The process looks something like:

twitter = Twitter('creds') tweets = twitter.get_tweets('username', count) twitter_df = twitter.make_df(tweets)

I could combine these 3 method calls into one, but I've split them for greater flexibility. For example, some use cases may require the data to be in list format instead of a dataframe. If it turns out that the overwhelming majority of users just want a pandas dataframe, I will reconsider, and either combine the methods or (more likely) add a new method that chains the others. But I think the current method (and methods! cue rimshot) is readable and easy to follow instead of being a bit of a mystery box where creds go in, ???, df comes out.

There is a certain amount of repetition in the individual classes; this is because the requests have different named parameters. For example, twitter has "max_results" and discord has "limit" as query parameters. As of the time of this writing, I have plans to condense the actual request logic into the base class and have that fuction take in a path and headers. Little more elegant.

Then came the determination of what to name the functions. As everyone knows, this is the hardest part of programming. Just ask /r/programmerhumor! It was a bit of a challenge, though, in all honesty.

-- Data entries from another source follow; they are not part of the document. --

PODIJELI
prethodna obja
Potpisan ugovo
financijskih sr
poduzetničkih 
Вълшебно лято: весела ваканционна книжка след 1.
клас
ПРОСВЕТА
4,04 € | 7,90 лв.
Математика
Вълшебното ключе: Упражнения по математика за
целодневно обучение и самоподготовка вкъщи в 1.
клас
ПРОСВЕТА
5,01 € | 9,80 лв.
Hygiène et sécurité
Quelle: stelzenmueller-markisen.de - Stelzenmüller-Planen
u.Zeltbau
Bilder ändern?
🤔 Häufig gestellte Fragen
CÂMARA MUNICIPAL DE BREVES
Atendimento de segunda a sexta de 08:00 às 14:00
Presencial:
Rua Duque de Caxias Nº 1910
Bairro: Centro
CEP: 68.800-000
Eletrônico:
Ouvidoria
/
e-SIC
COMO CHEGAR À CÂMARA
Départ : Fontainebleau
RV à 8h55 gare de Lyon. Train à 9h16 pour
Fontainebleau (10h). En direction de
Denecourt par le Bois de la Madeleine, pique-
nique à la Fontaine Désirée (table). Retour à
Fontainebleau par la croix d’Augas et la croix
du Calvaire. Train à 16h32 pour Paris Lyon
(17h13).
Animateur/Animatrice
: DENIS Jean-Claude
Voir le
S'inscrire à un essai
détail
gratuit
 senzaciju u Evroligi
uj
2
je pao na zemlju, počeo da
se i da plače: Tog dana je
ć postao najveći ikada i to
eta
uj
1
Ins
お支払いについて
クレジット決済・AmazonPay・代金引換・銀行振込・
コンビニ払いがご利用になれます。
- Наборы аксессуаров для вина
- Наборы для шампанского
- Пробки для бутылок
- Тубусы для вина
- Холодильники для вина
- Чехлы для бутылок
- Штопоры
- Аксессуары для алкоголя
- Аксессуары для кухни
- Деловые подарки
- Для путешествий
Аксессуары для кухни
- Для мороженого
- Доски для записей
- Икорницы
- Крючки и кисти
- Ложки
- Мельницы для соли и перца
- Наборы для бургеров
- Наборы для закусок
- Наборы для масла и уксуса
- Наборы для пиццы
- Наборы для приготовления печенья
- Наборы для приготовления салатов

On the one hand, uniformity is good. It is ideal to have the same pattern across all objects. On the other hand, it's confusing to tell someone that they should fetch Tweets by calling a method called "get_posts." In the end, I decided that I would name the fetching functions semantically, after their collection names, even though that means that the user has to type something different to get the information from each service. I'm not sure that this is the best approach, and may update that in the future. I want to minimize the amount of specific documentation that devs have to read, and am not sure whether it's more or less intuitive to have the methods named after the services. Thoughts on the subject are welcome!

Ultimately, the objects and functions themselves don't require that much logic (some of the data processing does, and I'll talk about that in another post). This section of the project was more about noticing overarching patterns, and taking the time to dig through and understand the API docs for a ton of services. Except for paginating Tweets... which doesn't require that much logic, exactly, it's just always a (necessary) pain dealing with pagination tokens.

It's funny because my job title currently is technically Senior Integrations Engineer, but I've been doing straight software engineering for the past 6-8 months. This is the first time I've flexed those "integrations" muscles in quite a while!

At the time of this writing I have built out Twitter and Discord to be able to fetch a user-provided number of tweets from a user or a user-provided number of messages from a channel, respectively. (Hence the heavily reliance on those two for examples!) I am following the same process/patterns for Reddit and Kaggle, which will be fully built out in the upcoming weeks. Microft Teams and Slack follow very similar conventions as Discord, and will be easy to add should the need arise.

In upcoming posts I'll talk about the processing side of the pipeline, as well as eventual deployment and building components that will allow non-technical folks to use them with a graphical interface.